Saturday, August 18, 2012


Summer is coming to a close, whether you or I like it or not. I think it's been an amazing summer and I know I've spent far more time outside this year than last year, which I am incredibly grateful for.

I can feel Fall approaching, not only in my knees (tendinitis), but also in my soul. Change, I feel change coming. I'm anxious for change because I love a good adventure and I can't stand it when things grow static.

It's time for a new season, in all of the ways that can be interpreted.

Monday, July 16, 2012

Those Who Have Ears...

I enjoy listening to teachings from across the spectrum of thought, and I often get stuck with pieces that just stay lodged in my heart. Here are a couple of quotes from two separate talks that I heard recently:

 South African pastor and bishop Peter Storey said, “American preachers have a task more difficult, perhaps, than those faced by us under South Africa’s apartheid, or Christians under Communism. We had obvious evils to engage; you have to unwrap your culture from years of red, white and blue myth. You have to expose, and confront, the great disconnection between the kindness, compassion and caring of most American people, and the ruthless way American power is experienced, directly and indirectly, by the poor of the earth. You have to help good -people see how they have let their institutions do their sinning for them. This is not easy among people who really believe that their country does nothing but good, but it is necessary, not only for their future, but for us all.”

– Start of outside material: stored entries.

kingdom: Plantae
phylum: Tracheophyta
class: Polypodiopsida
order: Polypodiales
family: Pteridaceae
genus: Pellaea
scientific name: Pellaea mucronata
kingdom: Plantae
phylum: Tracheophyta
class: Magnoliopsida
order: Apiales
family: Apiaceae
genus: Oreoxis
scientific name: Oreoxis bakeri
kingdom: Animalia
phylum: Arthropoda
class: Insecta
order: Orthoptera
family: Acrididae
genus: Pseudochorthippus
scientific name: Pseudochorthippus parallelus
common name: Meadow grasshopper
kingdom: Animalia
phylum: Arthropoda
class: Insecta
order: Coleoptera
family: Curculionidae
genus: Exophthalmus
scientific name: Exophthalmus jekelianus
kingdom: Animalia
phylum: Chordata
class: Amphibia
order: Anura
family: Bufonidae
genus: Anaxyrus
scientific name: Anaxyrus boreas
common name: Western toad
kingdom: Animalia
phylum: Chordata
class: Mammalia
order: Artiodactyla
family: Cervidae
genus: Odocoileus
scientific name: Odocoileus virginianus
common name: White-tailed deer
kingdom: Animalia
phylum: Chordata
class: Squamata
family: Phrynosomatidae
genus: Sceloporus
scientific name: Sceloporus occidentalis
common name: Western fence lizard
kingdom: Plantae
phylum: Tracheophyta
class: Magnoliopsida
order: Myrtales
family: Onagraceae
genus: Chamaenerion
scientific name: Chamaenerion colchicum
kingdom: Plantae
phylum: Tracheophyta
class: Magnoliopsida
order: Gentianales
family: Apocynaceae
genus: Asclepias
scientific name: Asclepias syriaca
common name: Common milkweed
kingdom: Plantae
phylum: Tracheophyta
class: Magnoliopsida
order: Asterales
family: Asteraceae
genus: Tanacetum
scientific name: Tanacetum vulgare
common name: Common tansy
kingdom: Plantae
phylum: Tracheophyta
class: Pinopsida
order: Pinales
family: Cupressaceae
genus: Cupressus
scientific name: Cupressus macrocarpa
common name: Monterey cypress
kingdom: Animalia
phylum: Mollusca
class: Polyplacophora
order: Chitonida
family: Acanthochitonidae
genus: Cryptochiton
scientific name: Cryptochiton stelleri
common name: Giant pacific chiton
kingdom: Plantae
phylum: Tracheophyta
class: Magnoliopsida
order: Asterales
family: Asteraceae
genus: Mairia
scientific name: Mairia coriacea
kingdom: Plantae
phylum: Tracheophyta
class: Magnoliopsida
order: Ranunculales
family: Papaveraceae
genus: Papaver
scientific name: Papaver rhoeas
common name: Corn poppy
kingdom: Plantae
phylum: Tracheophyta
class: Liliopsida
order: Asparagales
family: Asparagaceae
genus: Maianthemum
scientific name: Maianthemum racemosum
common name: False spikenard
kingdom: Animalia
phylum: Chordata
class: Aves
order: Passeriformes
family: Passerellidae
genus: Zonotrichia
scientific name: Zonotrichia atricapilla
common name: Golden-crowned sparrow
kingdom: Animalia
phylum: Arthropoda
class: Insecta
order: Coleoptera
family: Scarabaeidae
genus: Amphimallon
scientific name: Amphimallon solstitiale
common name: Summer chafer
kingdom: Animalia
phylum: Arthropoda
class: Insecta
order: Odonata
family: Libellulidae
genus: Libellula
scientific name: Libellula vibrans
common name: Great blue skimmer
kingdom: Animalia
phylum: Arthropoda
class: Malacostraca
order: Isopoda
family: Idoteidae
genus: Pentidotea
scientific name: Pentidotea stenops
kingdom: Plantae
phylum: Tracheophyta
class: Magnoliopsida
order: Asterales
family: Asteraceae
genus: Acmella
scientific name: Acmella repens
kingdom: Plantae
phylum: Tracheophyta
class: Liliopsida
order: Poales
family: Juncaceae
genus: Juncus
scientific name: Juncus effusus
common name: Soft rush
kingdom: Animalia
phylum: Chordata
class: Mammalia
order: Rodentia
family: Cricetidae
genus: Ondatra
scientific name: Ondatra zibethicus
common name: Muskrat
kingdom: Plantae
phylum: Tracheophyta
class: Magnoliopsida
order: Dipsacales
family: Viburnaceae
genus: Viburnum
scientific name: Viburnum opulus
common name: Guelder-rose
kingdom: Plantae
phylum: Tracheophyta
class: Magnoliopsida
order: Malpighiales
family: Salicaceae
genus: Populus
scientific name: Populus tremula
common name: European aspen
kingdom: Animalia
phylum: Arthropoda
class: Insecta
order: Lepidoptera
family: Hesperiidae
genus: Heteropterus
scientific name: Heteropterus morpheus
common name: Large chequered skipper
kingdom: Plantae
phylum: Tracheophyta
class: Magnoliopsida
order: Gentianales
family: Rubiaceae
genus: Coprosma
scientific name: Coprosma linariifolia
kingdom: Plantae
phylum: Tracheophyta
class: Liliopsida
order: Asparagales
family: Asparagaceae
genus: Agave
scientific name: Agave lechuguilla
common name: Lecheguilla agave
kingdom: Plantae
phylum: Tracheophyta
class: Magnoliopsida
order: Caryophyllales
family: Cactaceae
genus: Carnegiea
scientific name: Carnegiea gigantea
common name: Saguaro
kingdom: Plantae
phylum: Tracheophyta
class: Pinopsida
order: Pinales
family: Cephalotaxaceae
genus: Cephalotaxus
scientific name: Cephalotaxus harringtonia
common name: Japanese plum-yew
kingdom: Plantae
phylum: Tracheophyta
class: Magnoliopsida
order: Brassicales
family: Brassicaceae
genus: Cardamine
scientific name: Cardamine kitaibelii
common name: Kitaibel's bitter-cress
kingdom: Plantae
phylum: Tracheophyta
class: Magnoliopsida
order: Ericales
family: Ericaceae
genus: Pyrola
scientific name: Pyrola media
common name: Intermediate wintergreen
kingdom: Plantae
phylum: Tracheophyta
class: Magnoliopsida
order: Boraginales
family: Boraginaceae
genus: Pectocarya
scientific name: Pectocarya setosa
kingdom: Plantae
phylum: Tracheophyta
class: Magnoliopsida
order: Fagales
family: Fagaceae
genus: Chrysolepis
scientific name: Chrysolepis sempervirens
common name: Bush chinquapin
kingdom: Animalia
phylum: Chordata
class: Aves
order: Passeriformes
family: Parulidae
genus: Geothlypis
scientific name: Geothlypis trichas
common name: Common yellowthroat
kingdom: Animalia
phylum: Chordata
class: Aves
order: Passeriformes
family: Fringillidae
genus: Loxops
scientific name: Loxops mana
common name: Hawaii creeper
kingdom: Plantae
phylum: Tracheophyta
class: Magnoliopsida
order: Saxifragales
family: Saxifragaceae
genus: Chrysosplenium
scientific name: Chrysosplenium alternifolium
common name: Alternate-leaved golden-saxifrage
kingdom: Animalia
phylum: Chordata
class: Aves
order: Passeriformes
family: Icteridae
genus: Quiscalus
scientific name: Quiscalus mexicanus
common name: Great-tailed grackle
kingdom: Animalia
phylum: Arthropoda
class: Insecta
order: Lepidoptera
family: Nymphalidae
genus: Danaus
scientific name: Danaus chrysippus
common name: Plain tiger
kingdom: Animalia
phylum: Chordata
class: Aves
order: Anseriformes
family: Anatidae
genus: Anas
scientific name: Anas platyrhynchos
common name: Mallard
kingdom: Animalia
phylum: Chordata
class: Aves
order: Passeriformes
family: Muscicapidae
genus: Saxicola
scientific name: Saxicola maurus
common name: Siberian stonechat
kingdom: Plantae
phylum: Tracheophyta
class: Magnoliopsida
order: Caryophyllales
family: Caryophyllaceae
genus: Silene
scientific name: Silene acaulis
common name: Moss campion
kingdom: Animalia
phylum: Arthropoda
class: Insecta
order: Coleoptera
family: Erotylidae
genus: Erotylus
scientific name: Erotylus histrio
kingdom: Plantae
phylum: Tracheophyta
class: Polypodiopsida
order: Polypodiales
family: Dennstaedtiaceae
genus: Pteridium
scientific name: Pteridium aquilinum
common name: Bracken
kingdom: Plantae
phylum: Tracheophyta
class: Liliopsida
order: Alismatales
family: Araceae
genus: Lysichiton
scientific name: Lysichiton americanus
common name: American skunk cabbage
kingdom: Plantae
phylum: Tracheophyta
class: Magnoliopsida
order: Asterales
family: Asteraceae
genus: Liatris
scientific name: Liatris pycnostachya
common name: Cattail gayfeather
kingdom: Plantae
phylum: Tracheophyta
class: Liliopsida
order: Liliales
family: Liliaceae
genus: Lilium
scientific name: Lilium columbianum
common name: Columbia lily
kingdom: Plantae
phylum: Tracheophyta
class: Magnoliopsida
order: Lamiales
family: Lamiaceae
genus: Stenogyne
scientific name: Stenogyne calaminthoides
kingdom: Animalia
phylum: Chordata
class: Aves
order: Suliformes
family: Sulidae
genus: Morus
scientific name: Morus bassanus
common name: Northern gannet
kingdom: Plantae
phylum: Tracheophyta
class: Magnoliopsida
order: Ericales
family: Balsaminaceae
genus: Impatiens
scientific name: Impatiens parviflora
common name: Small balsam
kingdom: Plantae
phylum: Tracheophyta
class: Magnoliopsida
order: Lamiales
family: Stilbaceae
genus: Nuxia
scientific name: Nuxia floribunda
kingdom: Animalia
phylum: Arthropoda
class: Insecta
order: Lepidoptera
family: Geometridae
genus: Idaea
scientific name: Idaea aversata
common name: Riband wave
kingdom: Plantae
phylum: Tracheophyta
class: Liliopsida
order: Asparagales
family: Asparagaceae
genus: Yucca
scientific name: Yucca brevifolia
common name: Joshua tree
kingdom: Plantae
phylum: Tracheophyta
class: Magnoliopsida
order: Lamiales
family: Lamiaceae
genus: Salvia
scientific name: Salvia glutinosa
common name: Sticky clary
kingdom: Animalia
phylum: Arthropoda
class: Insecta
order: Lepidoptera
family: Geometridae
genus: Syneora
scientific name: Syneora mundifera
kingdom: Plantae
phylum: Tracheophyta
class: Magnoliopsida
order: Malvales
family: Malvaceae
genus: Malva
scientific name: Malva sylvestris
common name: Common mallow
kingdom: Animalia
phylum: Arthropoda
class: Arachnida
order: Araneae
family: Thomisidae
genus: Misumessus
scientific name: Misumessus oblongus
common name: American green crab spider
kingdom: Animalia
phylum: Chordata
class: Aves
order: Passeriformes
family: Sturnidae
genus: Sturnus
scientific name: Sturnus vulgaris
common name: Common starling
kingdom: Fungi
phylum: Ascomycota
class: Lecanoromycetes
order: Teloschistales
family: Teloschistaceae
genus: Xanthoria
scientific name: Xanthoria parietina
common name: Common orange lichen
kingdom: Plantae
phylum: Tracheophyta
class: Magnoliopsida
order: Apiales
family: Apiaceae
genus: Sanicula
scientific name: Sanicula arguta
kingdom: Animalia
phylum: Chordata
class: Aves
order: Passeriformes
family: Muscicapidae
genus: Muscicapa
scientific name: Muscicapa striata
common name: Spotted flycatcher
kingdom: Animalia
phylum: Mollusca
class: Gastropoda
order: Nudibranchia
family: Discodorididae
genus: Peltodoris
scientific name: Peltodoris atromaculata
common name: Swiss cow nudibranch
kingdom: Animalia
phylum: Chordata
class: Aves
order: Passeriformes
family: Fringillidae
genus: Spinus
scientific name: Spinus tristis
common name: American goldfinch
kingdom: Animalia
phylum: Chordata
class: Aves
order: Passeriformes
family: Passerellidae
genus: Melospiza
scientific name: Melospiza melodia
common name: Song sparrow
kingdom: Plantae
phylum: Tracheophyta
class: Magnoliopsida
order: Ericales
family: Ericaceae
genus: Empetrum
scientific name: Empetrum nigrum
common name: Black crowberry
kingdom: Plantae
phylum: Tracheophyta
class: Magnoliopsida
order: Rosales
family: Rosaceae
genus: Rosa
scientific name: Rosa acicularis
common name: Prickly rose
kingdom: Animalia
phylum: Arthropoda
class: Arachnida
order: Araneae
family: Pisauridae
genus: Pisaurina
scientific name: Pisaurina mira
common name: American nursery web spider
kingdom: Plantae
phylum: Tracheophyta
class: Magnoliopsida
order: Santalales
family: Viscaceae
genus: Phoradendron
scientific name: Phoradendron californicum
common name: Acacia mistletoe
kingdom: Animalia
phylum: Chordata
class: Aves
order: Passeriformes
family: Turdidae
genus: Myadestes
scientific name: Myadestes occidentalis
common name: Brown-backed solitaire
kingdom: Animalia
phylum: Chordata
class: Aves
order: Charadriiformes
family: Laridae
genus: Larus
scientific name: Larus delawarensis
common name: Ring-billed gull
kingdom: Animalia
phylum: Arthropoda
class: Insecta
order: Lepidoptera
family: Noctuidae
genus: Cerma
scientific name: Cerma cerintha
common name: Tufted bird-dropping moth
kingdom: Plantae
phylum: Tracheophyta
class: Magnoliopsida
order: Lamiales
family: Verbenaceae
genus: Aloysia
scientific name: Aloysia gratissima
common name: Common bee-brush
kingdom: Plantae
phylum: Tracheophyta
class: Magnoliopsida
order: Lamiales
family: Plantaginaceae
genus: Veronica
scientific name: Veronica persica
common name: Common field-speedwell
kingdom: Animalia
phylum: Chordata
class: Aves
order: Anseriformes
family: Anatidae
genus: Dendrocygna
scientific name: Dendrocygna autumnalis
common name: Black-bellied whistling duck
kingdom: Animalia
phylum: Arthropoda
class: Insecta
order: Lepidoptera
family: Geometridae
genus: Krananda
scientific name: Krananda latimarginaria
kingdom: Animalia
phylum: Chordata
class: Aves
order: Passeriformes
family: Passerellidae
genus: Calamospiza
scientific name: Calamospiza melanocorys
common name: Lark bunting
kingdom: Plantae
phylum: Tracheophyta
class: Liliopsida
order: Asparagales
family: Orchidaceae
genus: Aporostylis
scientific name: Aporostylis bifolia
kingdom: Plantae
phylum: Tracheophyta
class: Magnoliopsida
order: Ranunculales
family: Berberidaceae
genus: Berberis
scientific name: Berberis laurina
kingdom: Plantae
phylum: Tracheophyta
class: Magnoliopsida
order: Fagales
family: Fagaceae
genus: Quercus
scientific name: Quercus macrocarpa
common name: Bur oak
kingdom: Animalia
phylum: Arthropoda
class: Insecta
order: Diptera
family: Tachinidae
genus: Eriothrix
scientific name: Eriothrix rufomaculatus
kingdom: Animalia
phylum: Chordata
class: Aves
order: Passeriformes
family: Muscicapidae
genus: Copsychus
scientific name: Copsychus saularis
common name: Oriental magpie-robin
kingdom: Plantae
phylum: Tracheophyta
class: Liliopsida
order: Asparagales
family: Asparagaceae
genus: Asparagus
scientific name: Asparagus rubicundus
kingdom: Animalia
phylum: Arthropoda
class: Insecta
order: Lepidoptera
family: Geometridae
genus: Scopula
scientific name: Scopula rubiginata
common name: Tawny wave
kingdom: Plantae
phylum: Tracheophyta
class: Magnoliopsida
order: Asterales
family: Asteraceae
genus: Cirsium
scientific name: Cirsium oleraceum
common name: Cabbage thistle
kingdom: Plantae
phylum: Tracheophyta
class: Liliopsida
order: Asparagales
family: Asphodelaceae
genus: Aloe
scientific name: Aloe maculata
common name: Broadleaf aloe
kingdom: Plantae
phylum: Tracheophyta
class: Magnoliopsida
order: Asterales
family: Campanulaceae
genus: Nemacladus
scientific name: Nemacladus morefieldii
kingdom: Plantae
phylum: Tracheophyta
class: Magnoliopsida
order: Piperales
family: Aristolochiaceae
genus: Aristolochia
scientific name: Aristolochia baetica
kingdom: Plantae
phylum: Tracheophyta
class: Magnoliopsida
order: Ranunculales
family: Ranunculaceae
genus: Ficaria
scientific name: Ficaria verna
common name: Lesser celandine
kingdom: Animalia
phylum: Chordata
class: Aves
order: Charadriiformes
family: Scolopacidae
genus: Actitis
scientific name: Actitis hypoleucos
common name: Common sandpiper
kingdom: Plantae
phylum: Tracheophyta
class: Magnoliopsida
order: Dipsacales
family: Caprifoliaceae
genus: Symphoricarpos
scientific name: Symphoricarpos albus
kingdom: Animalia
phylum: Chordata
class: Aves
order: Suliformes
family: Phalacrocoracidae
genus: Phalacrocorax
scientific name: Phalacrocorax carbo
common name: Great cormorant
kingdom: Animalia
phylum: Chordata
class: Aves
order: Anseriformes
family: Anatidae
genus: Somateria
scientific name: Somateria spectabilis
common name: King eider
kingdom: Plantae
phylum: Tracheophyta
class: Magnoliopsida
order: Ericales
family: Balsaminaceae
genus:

 Bruxey Cavey said, "Every hour that you put into trying to get America to act more Christian as an earthly nation, is another hour that you're not working at just getting the church to act more Christian. And I think you could spend your whole life on the latter rather than the former. Rather than trying to legislate morality, we teach the church to be the church."

 Wow, both pretty striking.

Thursday, April 19, 2012

Hearing the ticking of a clock

When was the last time you heard a clock ticking?

Of course you would have to be in the same room as a ticking clock, but beyond that, the key to hearing the ticking is silence. When was the last time the room was quiet enough for you to pick up on the ticking? When was the last time you were quiet enough to listen?

A friend of mine, who had been a missionary in Thailand for a few years, noted on his return to the States that the most common response to his question, "How are you doing?" was, "Busy!" He quickly grew weary of the response, frustrated even. People were not good, not bad, just really, really busy. He also noted that the answer was often given with a sense of pride, as if being busy earned them a certificate of achievement. He also had conversations with his family so that they would structure their new beginning in America in such a way that their answer to the question of how they are doing could be different. It could be about how they are doing, rather than what they are doing. Of course there are seasons, occasionally, from time to time. Not all the time. Not every day. It doesn't have to be THE way of life.

Slow down, stop even, and listen to the ticking of a clock. You may even hear the quiet whisper of your soul saying, "Thank you, I needed that."